EXERCISE
Every entry is to be set down a second time, precisely as written.

=== Section Start ===

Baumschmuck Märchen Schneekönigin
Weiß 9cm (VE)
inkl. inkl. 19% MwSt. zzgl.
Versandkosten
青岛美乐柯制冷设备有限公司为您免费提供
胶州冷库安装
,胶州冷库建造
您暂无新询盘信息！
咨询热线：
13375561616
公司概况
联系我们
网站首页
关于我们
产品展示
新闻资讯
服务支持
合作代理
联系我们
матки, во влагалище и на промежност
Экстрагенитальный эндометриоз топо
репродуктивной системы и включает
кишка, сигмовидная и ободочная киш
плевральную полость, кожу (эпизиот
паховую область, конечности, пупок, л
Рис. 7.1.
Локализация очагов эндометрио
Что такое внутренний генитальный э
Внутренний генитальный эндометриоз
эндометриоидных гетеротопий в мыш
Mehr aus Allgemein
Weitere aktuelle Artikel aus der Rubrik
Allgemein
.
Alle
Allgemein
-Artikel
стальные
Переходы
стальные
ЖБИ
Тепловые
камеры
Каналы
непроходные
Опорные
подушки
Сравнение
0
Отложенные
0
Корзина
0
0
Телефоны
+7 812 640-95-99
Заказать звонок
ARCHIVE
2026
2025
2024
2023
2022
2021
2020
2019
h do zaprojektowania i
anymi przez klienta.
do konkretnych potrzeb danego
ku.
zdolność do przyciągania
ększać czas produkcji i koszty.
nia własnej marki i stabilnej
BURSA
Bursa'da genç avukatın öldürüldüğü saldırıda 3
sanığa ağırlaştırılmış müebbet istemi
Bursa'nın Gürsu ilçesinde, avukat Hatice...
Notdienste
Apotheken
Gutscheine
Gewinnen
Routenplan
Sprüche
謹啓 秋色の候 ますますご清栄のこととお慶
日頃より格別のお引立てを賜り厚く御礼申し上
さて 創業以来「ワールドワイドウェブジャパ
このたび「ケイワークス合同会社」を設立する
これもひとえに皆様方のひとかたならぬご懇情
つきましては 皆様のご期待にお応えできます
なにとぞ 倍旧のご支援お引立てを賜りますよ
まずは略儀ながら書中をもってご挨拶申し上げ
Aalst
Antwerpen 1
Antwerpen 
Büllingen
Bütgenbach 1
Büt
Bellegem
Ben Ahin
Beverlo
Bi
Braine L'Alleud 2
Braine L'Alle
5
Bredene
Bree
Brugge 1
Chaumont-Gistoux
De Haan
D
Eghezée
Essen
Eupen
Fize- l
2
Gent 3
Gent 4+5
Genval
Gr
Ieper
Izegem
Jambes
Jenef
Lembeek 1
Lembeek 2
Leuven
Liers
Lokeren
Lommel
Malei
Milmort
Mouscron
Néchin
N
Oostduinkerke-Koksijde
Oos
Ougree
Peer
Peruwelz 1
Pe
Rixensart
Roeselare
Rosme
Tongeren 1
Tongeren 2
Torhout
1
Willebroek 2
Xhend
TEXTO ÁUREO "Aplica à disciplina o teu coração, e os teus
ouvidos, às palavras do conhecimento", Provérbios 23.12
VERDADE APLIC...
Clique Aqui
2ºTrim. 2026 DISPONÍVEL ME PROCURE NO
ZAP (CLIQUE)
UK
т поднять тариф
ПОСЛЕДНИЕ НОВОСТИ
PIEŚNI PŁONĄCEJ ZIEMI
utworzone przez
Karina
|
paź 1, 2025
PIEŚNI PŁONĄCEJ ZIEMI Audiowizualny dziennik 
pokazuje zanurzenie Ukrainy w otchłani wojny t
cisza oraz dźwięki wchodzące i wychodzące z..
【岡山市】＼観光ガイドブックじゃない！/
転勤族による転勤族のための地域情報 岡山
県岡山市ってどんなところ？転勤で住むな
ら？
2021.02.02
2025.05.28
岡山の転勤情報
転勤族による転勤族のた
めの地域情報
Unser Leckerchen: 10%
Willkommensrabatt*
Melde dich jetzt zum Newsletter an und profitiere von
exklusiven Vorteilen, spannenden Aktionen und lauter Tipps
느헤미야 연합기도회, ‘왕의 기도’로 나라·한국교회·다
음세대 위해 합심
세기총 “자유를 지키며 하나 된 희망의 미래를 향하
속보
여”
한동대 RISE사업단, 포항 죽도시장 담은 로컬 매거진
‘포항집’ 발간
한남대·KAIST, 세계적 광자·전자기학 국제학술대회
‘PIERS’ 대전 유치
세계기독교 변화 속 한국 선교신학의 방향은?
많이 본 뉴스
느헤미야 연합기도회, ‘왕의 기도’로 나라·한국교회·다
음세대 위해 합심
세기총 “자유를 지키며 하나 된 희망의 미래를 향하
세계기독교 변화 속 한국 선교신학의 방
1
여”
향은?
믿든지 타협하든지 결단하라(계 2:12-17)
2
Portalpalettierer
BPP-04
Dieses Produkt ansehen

=== Section End ===

EXPECTED OUTPUT
Baumschmuck Märchen Schneekönigin
Weiß 9cm (VE)
inkl. inkl. 19% MwSt. zzgl.
Versandkosten
青岛美乐柯制冷设备有限公司为您免费提供
胶州冷库安装
,胶州冷库建造
您暂无新询盘信息！
咨询热线：
13375561616
公司概况
联系我们
网站首页
关于我们
产品展示
新闻资讯
服务支持
合作代理
联系我们
матки, во влагалище и на промежност
Экстрагенитальный эндометриоз топо
репродуктивной системы и включает
кишка, сигмовидная и ободочная киш
плевральную полость, кожу (эпизиот
паховую область, конечности, пупок, л
Рис. 7.1.
Локализация очагов эндометрио
Что такое внутренний генитальный э
Внутренний генитальный эндометриоз
эндометриоидных гетеротопий в мыш
Mehr aus Allgemein
Weitere aktuelle Artikel aus der Rubrik
Allgemein
.
Alle
Allgemein
-Artikel
стальные
Переходы
стальные
ЖБИ
Тепловые
камеры
Каналы
непроходные
Опорные
подушки
Сравнение
0
Отложенные
0
Корзина
0
0
Телефоны
+7 812 640-95-99
Заказать звонок
ARCHIVE
2026
2025
2024
2023
2022
2021
2020
2019
h do zaprojektowania i
anymi przez klienta.
do konkretnych potrzeb danego
ku.
zdolność do przyciągania
ększać czas produkcji i koszty.
nia własnej marki i stabilnej
BURSA
Bursa'da genç avukatın öldürüldüğü saldırıda 3
sanığa ağırlaştırılmış müebbet istemi
Bursa'nın Gürsu ilçesinde, avukat Hatice...
Notdienste
Apotheken
Gutscheine
Gewinnen
Routenplan
Sprüche
謹啓 秋色の候 ますますご清栄のこととお慶
日頃より格別のお引立てを賜り厚く御礼申し上
さて 創業以来「ワールドワイドウェブジャパ
このたび「ケイワークス合同会社」を設立する
これもひとえに皆様方のひとかたならぬご懇情
つきましては 皆様のご期待にお応えできます
なにとぞ 倍旧のご支援お引立てを賜りますよ
まずは略儀ながら書中をもってご挨拶申し上げ
Aalst
Antwerpen 1
Antwerpen 
Büllingen
Bütgenbach 1
Büt
Bellegem
Ben Ahin
Beverlo
Bi
Braine L'Alleud 2
Braine L'Alle
5
Bredene
Bree
Brugge 1
Chaumont-Gistoux
De Haan
D
Eghezée
Essen
Eupen
Fize- l
2
Gent 3
Gent 4+5
Genval
Gr
Ieper
Izegem
Jambes
Jenef
Lembeek 1
Lembeek 2
Leuven
Liers
Lokeren
Lommel
Malei
Milmort
Mouscron
Néchin
N
Oostduinkerke-Koksijde
Oos
Ougree
Peer
Peruwelz 1
Pe
Rixensart
Roeselare
Rosme
Tongeren 1
Tongeren 2
Torhout
1
Willebroek 2
Xhend
TEXTO ÁUREO "Aplica à disciplina o teu coração, e os teus
ouvidos, às palavras do conhecimento", Provérbios 23.12
VERDADE APLIC...
Clique Aqui
2ºTrim. 2026 DISPONÍVEL ME PROCURE NO
ZAP (CLIQUE)
UK
т поднять тариф
ПОСЛЕДНИЕ НОВОСТИ
PIEŚNI PŁONĄCEJ ZIEMI
utworzone przez
Karina
|
paź 1, 2025
PIEŚNI PŁONĄCEJ ZIEMI Audiowizualny dziennik 
pokazuje zanurzenie Ukrainy w otchłani wojny t
cisza oraz dźwięki wchodzące i wychodzące z..
【岡山市】＼観光ガイドブックじゃない！/
転勤族による転勤族のための地域情報 岡山
県岡山市ってどんなところ？転勤で住むな
ら？
2021.02.02
2025.05.28
岡山の転勤情報
転勤族による転勤族のた
めの地域情報
Unser Leckerchen: 10%
Willkommensrabatt*
Melde dich jetzt zum Newsletter an und profitiere von
exklusiven Vorteilen, spannenden Aktionen und lauter Tipps
느헤미야 연합기도회, ‘왕의 기도’로 나라·한국교회·다
음세대 위해 합심
세기총 “자유를 지키며 하나 된 희망의 미래를 향하
속보
여”
한동대 RISE사업단, 포항 죽도시장 담은 로컬 매거진
‘포항집’ 발간
한남대·KAIST, 세계적 광자·전자기학 국제학술대회
‘PIERS’ 대전 유치
세계기독교 변화 속 한국 선교신학의 방향은?
많이 본 뉴스
느헤미야 연합기도회, ‘왕의 기도’로 나라·한국교회·다
음세대 위해 합심
세기총 “자유를 지키며 하나 된 희망의 미래를 향하
세계기독교 변화 속 한국 선교신학의 방
1
여”
향은?
믿든지 타협하든지 결단하라(계 2:12-17)
2
Portalpalettierer
BPP-04
Dieses Produkt ansehen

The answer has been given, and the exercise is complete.